Mimo, że pięknie wsłuchałam się w swoje ciało, postęp porodu miło mnie zaskoczył…
Godzina 5.55 weszłam do sypialni, bardzo mocny skurcz, zaraz po nim kolejny, wskoczyłam na łóżko. Słyszałam jak położne pytają męża, czy mamy podłożoną folie pod łóżko, odparł, że nie trzeba. Ochrzaniłam go ostro, zeszłam szybko z łóżka, żeby dziewczyny mogły rozłożyć folie, ale kolejny skurcz powalił mnie na kolana. Czułam, że główka jest już baaardzo nisko. Przeszłam na łóżko, klękam opierając się o szafkę za łóżkiem i o godzinie 6.15 tuliłam moją maleńka córeczkę w ramionach.
Moment przed narodzinami przyszła babcia wyprawić synka do żłobka, chwilę po narodzinach małej wstał synek… słońce nieśmiało wpadało do sypialni przez niedociągnięta roletę… było pięknie.

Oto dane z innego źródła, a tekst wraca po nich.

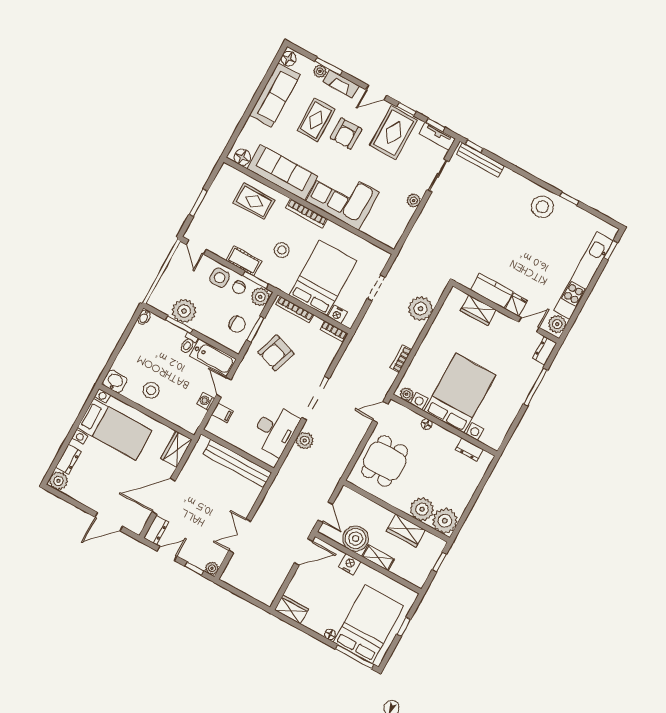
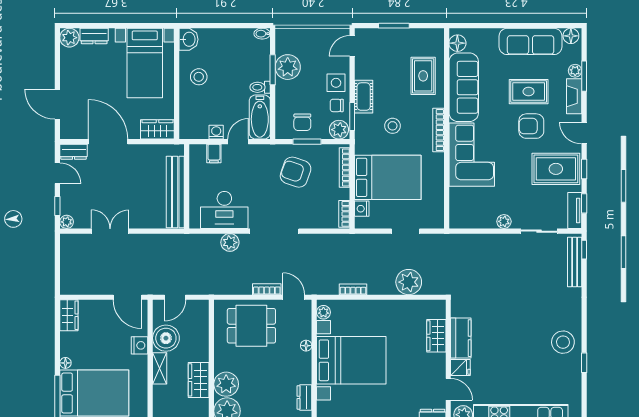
bookcase: (361, 431) -> (267, 289), added

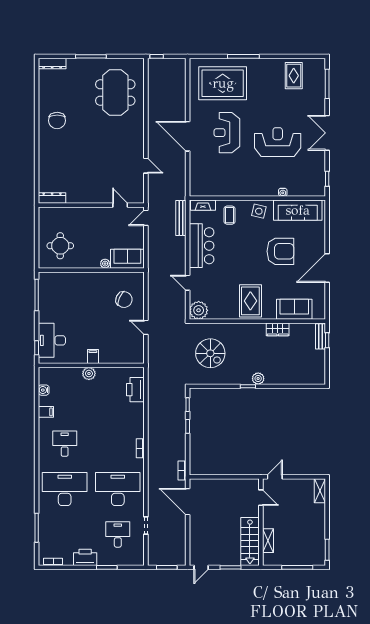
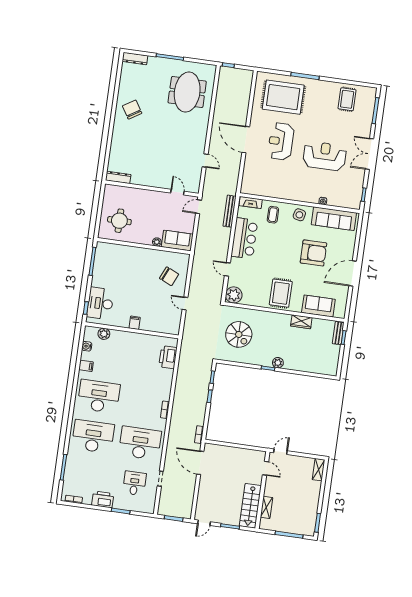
chair: (57, 121) -> (132, 110), turned 148
plant: (89, 374) -> (104, 334), moved
desk: (65, 444) -> (99, 396), width x1.87, depth x1.30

Dziękuję położnym z FEMMED – spisałyście się na medal.
Dziękuje mojemu mężowi za to, że w ciszy był przy mnie, że był delikatny, czuły i razem przyjęliśmy nasze maleństwo na świat w naszym domu.
Dziękuje moim siostrom za wsparcie, Mai za to, że zawsze jest koło mnie i pomogła mi podjąć tą decyzje.
Dziękuje Ani i Madzi z mojej miejscowości za to, że mogłam o wszystko zapytać. Byłyście dziewczyny dla mnie inspiracją.
Dziękuje Joasi J i R za to, że wspierały mnie w trakcie ciąży.